Sen. Tom Harkin, D-Iowa, introduced legislation in late December that would bar restraint and seclusion in most school situations.
The bill is an attempt to address concerns after a 2009 Government Accountability Office report found hundreds of cases of restraint or seclusion in schools that were allegedly abusive or deadly. In nearly all incidents, the students involved had disabilities.
Under the Harkin proposal, children could not be secluded in locked or unattended areas and educators would be barred from using chemical or mechanical restraints. The measure would also limit any type of restraint from being used outside of emergency situations and it would prohibit the tactics from being included in a student’s individualized education program, or IEP. (Read all of Disability Scoop’s coverage of restraint and seclusion »)

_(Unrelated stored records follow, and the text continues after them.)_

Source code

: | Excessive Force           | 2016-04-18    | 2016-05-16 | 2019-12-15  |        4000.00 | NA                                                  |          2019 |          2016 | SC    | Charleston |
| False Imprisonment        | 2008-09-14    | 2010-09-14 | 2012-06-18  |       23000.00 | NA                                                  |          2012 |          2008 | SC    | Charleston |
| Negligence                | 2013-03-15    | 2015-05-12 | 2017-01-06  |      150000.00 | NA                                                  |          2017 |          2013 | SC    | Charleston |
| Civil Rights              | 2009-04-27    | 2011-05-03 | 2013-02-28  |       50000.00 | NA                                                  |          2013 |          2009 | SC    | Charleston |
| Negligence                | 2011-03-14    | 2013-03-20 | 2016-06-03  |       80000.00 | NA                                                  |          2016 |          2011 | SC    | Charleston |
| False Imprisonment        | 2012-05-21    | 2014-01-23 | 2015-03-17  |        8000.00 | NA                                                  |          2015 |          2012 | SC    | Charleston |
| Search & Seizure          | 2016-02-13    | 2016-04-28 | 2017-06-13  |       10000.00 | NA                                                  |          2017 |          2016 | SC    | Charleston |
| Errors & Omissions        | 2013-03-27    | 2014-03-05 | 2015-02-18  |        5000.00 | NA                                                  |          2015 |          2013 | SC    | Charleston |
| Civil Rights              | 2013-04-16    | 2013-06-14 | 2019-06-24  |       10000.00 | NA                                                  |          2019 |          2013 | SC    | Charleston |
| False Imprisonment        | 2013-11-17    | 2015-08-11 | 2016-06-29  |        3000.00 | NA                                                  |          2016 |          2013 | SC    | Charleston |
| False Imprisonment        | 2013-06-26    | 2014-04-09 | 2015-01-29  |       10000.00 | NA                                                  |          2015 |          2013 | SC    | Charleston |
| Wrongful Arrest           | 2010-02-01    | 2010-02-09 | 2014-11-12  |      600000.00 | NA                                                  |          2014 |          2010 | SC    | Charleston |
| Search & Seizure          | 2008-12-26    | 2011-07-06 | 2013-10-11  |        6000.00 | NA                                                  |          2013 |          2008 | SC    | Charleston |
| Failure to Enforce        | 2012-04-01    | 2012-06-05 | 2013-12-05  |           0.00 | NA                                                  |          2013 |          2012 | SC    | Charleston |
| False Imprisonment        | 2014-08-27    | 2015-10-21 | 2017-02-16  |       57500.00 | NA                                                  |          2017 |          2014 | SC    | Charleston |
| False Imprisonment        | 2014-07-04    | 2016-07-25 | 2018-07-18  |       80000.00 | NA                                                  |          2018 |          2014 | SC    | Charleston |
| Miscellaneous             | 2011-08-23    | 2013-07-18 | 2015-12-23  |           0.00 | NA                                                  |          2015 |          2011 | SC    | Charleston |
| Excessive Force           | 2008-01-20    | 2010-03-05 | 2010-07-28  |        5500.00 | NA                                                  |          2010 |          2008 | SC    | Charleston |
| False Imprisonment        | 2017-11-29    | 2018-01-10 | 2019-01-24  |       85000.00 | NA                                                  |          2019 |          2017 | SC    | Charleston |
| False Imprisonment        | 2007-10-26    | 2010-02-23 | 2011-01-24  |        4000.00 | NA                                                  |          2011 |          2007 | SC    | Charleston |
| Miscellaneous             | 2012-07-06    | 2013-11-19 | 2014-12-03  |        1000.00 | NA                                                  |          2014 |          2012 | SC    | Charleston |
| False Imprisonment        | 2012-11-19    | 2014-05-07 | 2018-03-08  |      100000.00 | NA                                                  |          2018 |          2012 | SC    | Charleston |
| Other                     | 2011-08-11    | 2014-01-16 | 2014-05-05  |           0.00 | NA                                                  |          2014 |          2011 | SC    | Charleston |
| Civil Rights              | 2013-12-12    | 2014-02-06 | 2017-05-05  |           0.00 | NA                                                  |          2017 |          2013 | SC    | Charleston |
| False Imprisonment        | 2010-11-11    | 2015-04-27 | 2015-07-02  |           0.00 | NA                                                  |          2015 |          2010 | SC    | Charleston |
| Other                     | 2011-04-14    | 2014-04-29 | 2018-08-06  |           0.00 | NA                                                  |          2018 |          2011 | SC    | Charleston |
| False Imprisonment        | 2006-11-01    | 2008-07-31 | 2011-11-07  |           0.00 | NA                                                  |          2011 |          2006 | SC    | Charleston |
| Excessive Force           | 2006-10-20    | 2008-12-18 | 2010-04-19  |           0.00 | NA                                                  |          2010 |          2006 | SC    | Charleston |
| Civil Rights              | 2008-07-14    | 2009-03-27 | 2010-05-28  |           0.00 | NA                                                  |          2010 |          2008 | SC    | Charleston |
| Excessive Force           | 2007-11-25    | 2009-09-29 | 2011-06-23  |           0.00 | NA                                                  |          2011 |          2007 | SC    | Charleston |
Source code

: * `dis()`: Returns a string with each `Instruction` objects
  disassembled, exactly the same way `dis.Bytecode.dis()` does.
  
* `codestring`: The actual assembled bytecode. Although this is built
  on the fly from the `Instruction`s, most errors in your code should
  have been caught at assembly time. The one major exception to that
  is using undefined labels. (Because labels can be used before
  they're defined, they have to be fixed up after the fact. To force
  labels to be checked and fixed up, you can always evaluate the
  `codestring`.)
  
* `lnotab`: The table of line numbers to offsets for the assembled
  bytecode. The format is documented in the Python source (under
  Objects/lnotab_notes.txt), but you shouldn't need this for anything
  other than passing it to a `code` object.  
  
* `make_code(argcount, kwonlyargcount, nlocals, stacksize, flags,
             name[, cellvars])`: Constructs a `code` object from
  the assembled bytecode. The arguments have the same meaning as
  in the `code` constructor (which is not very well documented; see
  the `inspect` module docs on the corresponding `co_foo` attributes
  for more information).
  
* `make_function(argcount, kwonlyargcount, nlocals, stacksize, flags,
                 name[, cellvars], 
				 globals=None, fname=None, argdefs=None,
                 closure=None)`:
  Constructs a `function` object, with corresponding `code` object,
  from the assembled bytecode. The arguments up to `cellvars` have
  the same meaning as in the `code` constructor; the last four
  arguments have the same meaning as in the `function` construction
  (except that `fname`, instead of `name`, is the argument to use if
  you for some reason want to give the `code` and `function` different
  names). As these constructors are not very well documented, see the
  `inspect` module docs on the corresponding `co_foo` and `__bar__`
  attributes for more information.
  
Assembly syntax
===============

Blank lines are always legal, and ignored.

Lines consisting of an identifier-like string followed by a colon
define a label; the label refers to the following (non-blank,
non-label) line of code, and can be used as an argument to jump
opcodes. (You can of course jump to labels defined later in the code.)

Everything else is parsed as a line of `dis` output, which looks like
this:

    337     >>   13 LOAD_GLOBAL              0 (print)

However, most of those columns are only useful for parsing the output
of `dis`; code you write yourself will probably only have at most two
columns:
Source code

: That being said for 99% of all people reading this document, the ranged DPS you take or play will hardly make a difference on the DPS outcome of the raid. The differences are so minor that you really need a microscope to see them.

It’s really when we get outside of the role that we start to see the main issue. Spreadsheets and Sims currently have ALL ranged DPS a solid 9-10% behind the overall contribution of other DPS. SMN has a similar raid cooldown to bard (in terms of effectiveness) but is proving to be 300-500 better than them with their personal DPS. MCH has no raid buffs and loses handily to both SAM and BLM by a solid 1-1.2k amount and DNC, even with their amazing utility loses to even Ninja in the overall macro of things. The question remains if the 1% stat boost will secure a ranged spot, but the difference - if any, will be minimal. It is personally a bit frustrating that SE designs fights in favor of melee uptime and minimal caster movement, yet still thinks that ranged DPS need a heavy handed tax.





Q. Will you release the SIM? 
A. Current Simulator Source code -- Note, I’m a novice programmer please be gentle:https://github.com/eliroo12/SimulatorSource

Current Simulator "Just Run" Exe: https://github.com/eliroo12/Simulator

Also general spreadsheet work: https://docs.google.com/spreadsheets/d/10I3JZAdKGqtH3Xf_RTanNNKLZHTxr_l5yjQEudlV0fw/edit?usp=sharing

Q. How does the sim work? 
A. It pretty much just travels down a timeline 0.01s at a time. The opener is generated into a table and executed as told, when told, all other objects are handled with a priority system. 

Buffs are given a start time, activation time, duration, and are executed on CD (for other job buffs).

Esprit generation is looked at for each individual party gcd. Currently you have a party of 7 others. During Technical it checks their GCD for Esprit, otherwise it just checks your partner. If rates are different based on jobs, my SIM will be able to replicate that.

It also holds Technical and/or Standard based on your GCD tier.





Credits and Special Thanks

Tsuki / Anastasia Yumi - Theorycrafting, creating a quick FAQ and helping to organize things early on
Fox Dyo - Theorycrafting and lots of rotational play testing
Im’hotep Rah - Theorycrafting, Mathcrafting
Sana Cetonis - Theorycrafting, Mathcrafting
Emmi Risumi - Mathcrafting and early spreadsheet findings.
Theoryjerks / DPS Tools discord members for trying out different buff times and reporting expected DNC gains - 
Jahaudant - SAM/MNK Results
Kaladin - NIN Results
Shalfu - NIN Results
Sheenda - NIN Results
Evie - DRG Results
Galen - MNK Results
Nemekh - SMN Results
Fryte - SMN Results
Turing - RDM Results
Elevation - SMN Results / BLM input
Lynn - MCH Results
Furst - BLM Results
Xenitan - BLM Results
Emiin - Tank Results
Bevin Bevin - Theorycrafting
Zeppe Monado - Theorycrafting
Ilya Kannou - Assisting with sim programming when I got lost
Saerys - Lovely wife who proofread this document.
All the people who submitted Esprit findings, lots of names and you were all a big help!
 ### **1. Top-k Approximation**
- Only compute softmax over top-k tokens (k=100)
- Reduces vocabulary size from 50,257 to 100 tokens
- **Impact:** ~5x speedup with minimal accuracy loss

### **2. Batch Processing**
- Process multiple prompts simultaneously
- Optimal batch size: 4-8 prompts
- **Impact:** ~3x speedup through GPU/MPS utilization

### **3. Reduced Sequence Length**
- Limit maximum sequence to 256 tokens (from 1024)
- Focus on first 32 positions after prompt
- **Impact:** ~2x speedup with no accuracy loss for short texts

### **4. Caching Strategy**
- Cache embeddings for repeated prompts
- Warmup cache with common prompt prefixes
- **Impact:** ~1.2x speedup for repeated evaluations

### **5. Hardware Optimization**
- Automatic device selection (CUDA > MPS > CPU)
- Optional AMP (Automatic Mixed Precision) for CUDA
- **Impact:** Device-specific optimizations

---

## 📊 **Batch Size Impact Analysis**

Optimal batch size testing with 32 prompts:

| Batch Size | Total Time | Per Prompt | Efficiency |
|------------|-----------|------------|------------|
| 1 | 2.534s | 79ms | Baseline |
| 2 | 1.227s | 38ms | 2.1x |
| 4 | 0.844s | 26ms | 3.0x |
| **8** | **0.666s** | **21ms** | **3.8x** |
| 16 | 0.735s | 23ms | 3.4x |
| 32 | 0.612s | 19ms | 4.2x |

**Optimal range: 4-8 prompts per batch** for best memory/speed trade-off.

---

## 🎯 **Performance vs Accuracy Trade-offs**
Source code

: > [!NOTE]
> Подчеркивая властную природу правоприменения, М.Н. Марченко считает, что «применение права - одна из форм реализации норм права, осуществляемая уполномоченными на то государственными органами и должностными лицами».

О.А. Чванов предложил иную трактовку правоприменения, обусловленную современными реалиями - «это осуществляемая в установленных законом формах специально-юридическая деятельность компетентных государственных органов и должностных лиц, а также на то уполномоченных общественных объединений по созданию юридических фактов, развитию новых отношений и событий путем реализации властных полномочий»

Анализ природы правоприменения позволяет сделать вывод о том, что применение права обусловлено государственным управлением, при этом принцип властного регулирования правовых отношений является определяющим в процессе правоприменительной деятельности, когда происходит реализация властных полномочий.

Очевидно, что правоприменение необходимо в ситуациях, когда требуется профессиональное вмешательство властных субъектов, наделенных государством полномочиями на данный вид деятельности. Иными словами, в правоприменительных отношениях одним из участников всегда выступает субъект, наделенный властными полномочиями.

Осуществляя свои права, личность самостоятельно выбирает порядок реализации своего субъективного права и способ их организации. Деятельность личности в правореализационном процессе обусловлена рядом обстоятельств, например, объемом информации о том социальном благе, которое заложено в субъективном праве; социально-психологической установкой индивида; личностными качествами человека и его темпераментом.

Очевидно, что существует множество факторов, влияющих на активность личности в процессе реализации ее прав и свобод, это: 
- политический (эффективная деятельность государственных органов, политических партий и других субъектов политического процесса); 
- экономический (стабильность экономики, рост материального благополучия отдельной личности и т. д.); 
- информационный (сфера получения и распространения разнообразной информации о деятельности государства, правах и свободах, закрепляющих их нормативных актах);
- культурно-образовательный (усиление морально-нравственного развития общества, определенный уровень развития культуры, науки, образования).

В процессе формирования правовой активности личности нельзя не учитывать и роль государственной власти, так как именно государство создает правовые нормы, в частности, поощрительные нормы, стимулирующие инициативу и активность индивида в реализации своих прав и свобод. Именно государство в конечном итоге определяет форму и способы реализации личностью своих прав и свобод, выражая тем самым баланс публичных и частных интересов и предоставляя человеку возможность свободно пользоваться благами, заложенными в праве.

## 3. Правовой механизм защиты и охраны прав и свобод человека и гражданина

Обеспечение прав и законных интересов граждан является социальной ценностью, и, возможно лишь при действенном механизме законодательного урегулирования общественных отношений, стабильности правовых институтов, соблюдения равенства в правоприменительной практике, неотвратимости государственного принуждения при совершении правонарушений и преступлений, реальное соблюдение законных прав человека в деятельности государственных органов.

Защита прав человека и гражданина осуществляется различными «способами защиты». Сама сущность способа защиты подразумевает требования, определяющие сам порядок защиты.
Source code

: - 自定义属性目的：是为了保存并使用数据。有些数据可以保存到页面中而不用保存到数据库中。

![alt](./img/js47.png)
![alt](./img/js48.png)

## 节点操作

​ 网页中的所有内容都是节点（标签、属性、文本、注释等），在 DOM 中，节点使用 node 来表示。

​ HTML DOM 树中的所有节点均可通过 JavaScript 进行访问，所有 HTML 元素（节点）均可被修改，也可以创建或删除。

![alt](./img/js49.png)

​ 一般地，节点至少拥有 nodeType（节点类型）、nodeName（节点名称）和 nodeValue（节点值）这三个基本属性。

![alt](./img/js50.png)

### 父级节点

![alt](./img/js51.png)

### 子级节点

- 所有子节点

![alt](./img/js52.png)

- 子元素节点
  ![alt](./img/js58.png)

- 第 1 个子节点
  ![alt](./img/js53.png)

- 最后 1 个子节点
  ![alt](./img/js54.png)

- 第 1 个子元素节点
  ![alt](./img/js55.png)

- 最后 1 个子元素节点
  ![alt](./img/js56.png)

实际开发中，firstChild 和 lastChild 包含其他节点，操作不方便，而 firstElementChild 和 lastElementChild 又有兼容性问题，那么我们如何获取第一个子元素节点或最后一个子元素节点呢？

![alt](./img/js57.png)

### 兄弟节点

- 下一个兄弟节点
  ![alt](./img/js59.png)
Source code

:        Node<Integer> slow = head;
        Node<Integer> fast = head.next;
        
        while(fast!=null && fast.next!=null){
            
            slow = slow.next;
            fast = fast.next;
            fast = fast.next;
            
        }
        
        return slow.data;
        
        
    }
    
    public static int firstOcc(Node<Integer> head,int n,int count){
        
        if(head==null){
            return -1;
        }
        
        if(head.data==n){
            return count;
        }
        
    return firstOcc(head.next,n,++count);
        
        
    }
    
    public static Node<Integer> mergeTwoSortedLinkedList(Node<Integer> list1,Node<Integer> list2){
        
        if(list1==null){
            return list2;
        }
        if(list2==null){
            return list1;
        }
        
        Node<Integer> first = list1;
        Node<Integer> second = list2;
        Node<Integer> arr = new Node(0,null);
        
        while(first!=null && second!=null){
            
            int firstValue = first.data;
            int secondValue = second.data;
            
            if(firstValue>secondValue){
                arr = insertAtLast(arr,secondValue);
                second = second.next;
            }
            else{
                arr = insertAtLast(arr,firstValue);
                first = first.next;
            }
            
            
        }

“Every child should be educated in a supportive, caring, stimulating environment in which they are treated as an individual and provided with the tools they need to succeed,” Harkin said in a statement. “This bill will set long-overdue standards to protect children from physical and psychological harm and ensure a safe learning environment for teachers and students alike.”
Disability advocates are optimistic with the Harkin bill receiving a stamp of approval from a broad base of organizations including the National Disability Rights Network, TASH, Easter Seals, United Cerebral Palsy, The Arc and the Council of Parent Attorneys and Advocates.
However, the bill — which does not have any co-sponsors — is likely to face an uphill battle. Similar legislation was approved by the U.S. House of Representatives in 2010, but was not able to gain traction in the Senate as supporters struggled to attract Republican backing for the measure. And, a companion bill proposed last April in the House has yet to be taken up.
What’s more, the measure is being met with opposition from the American Association of School Administrators who argue that it imposes cumbersome training requirements and “burdensome data collection mandates,” according to a blog post on the group’s website. The organization also believes that Harkin’s bill includes too high a standard governing when restraint could be used.